Lori Day is an educational psychologist and consultant with Lori Day Consulting in Newburyport, MA, and the author of Her Next Chapter.

Photo credits

Tilikum: National Geographic News

Cecil: The Vegan Voice

Maurius: TreeHugger

Sateo: The Telegraph

Harambe: The Mirror

Anomie: A Good Reason to Live on a Boat?

Let’s start with a definition:

definition

Émile Durkheim was a 19th century French sociologist whose work focused on how societies could maintain cohesion in the modern world.
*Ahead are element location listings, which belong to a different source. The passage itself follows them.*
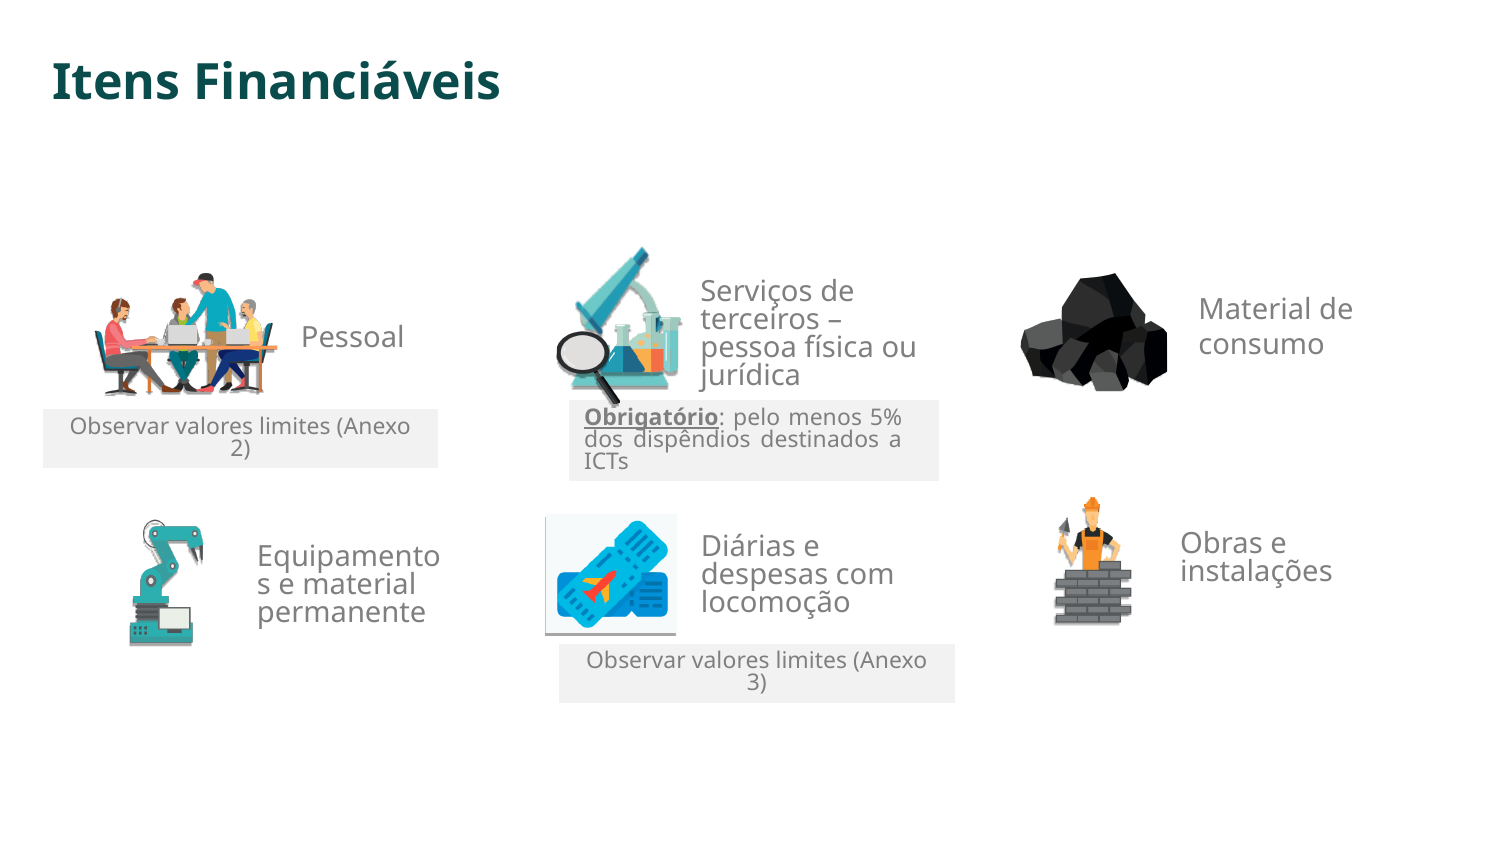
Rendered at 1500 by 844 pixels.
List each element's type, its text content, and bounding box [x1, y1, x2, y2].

picture [545, 514, 678, 633]
text_box Obrigatório: pelo menos 5% dos dispêndios destinados a ICTs [569, 400, 939, 481]
text_box Material de consumo [1183, 283, 1371, 368]
picture [1035, 486, 1141, 626]
text_box Observar valores limites (Anexo 2) [43, 409, 438, 468]
picture [122, 511, 211, 655]
text_box Equipamentos e material permanente [242, 537, 461, 636]
text_box Pessoal [286, 311, 455, 361]
text_box Diárias e despesas com locomoção [686, 527, 932, 626]
picture [552, 243, 689, 404]
picture [94, 271, 278, 395]
text_box Observar valores limites (Anexo 3) [559, 644, 955, 703]
text_box Itens Financiáveis [37, 12, 1454, 147]
text_box Serviços de terceiros – pessoa física ou jurídica [685, 272, 939, 401]
text_box Obras e instalações [1165, 524, 1410, 595]
picture [1020, 273, 1168, 391]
By anomie, Durkheim referred to “a state when too-rapid population growth reduces the amount of interaction between various groups, which in turn leads a breakdown of understanding (norms, values, and so on).”
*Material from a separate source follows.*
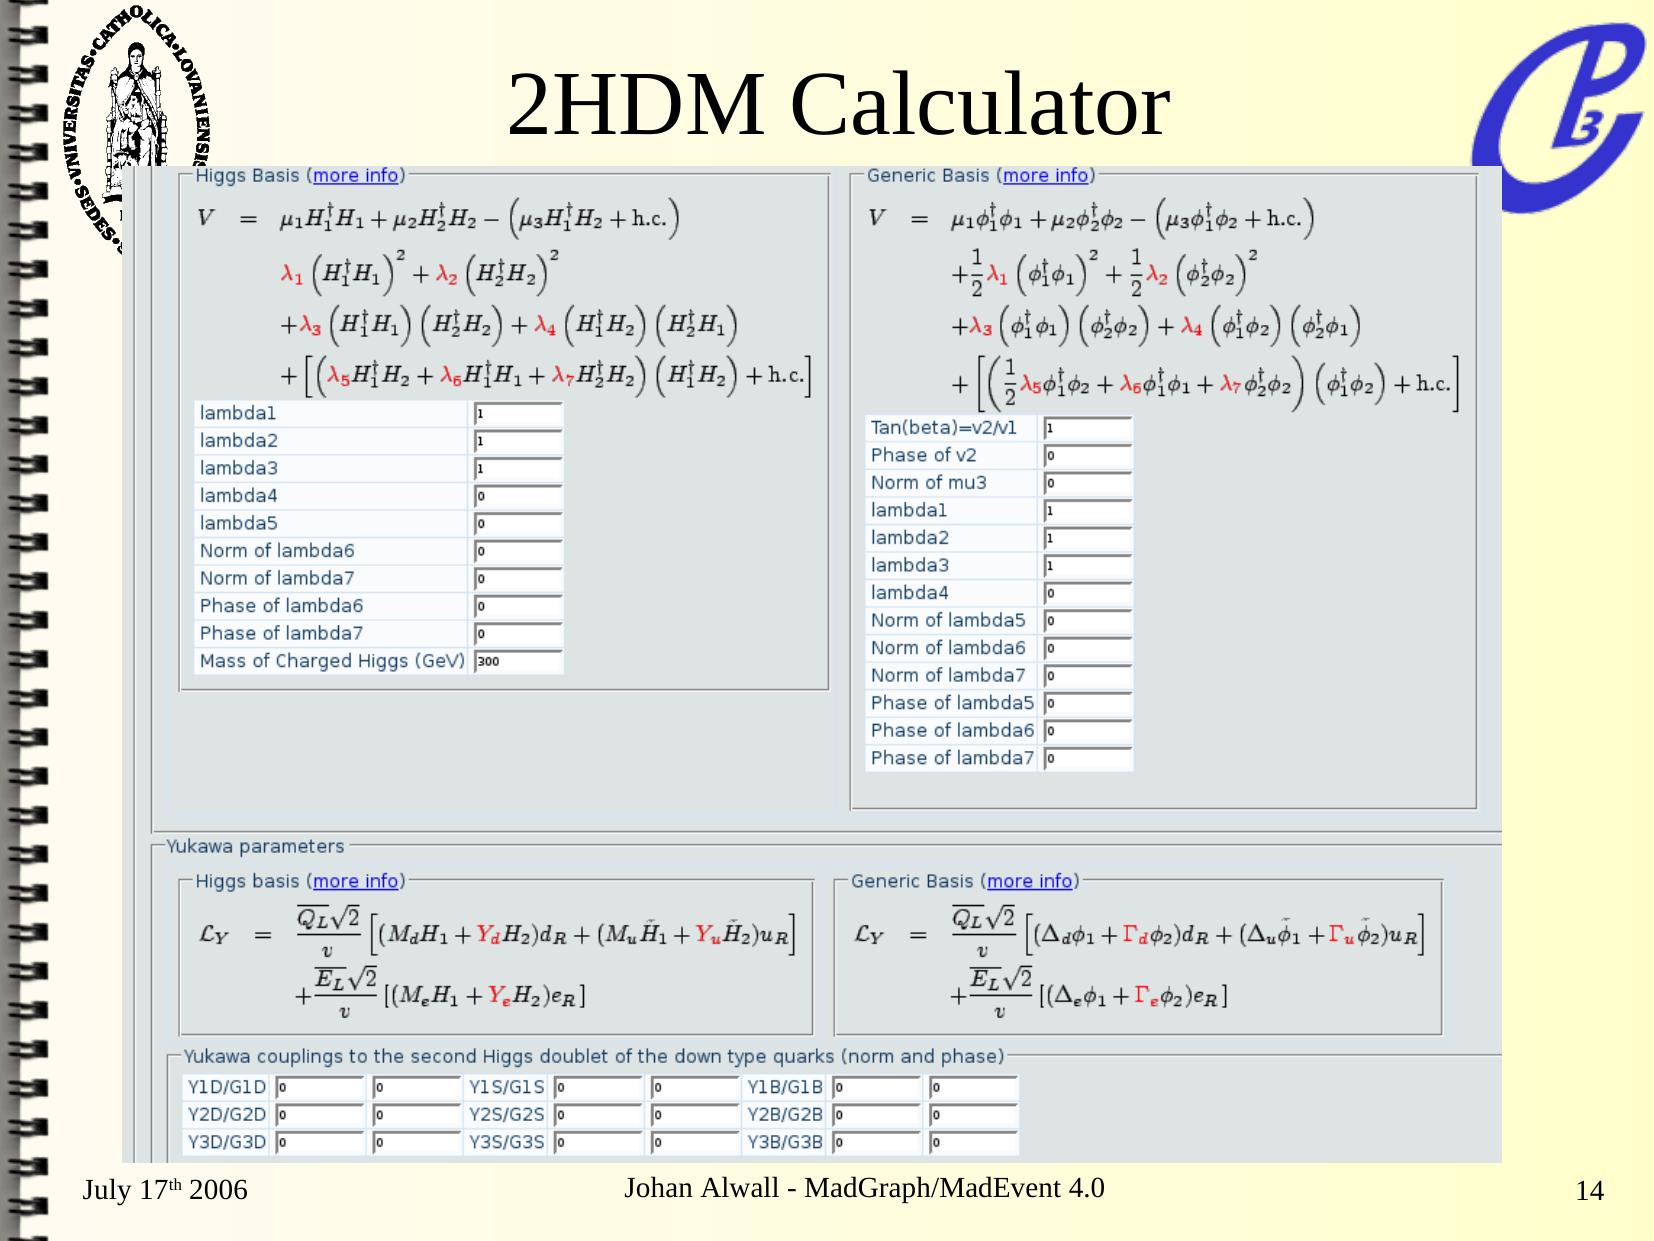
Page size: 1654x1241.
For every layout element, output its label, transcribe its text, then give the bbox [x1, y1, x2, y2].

title 2HDM Calculator [234, 0, 1445, 166]
picture [0, 0, 1654, 1241]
I studied Durkheim in graduate school and was so taken with the concept of anomie that I applied for an ANOMIE vanity plate for my car, but it was already taken in Virginia, and again in Massachusetts when I moved here. I must confess to having kept my eyes peeled for this license plate for over 30 years, but I’ve never seen it.

I am suffering the most extreme anomie these days, and it would be easy to blame it on politics, or social media, or the fact that no one replies to emails anymore and I can’t get my work done. The truth is that life is full of petty annoyances, but for most people, they don’t add up to the desire to have a fire sale on their home and all their worldly possessions so that they can buy a houseboat and chase the good weather. I am not most people.

It’s been over 150 years since Durkeim first described the anxiety people can feel as they experience certain widescale breakdowns in communication and behavioral standards. If I could speak to the dead, I would tell Durkheim, “You had no idea. Really, you didn’t.”

Durkheim never experienced the internet commentariat. He lived in an era when people who were angry had to tell you to your face, or dip a quill in an inkwell, write a pointed letter, blot it, stick it in an envelope, apply sealing wax, and deliver it on foot or by horse-drawn courier.

Everyone is so angry now, but we have computers to serve as vectors of our ire, and by bypassing even the telephone, it has become standard for disagreements to have no possible in-the-moment, mutual resolutions. Emails, texts, social media messages and internet comments are all screen-based delivery systems for one-way transmissions that in no way resemble reciprocal conversation. Much is lost. Anxiety goes up. A feeling sets in that human society is unraveling. Fantasies of fleeing the pain to something like this

yacht

or this

sailboat

or even this

houseboat

become brainworms that are harder and harder to push aside.

Is this even a reasonable thing to consider, or is it possibly the sanest thing I could do?

It’s not just technology and its attendant malaise that make me question whether this human race thing is going to work out. It’s that in-person conversation has also become so shallow. So truncated. So interrupted by smart phone beeps. So self-absorbed. I now need more than two hands to count the number of casual friends and acquaintances who only talk about themselves and their kids, and have (almost) literally never asked me a single question about myself. They were not raised by wolves, but something went awry in their upbringing. If I were rude I’d blurt out, “so do you want to hear about my kid?” or “any interest whatsoever in my job?” but that would be like firing a gun at a steel wall and waiting for the ricochet.

Anomie is not a pose. It’s what gets me through each day and puts my anxiety into some kind of intellectual framework that makes sense to me. When I think to myself that society has collapsed, I try to practice gratitude, and concentrate on how lucky I am for all of the wonderful things in my life, especially my husband—the one I want to drive our boat and handle the routine sewage pump-outs. He’s also the one who gives me hope that there are enough people with the kind of hearts that are needed to hold civilization together.

I’ll never live on a boat, but it’s fun to daydream about. I’ve carved out a meaningful life for myself, and the older I get, the more I treasure those people who can go deep with me. Anomie is the wallpaper not of my life, but of a room in my house that I try to walk past, still finding myself inhabiting it more than is healthy. Do you get sucked into that room, too? Want to go out to lunch and not talk about the weather? Give me a ring.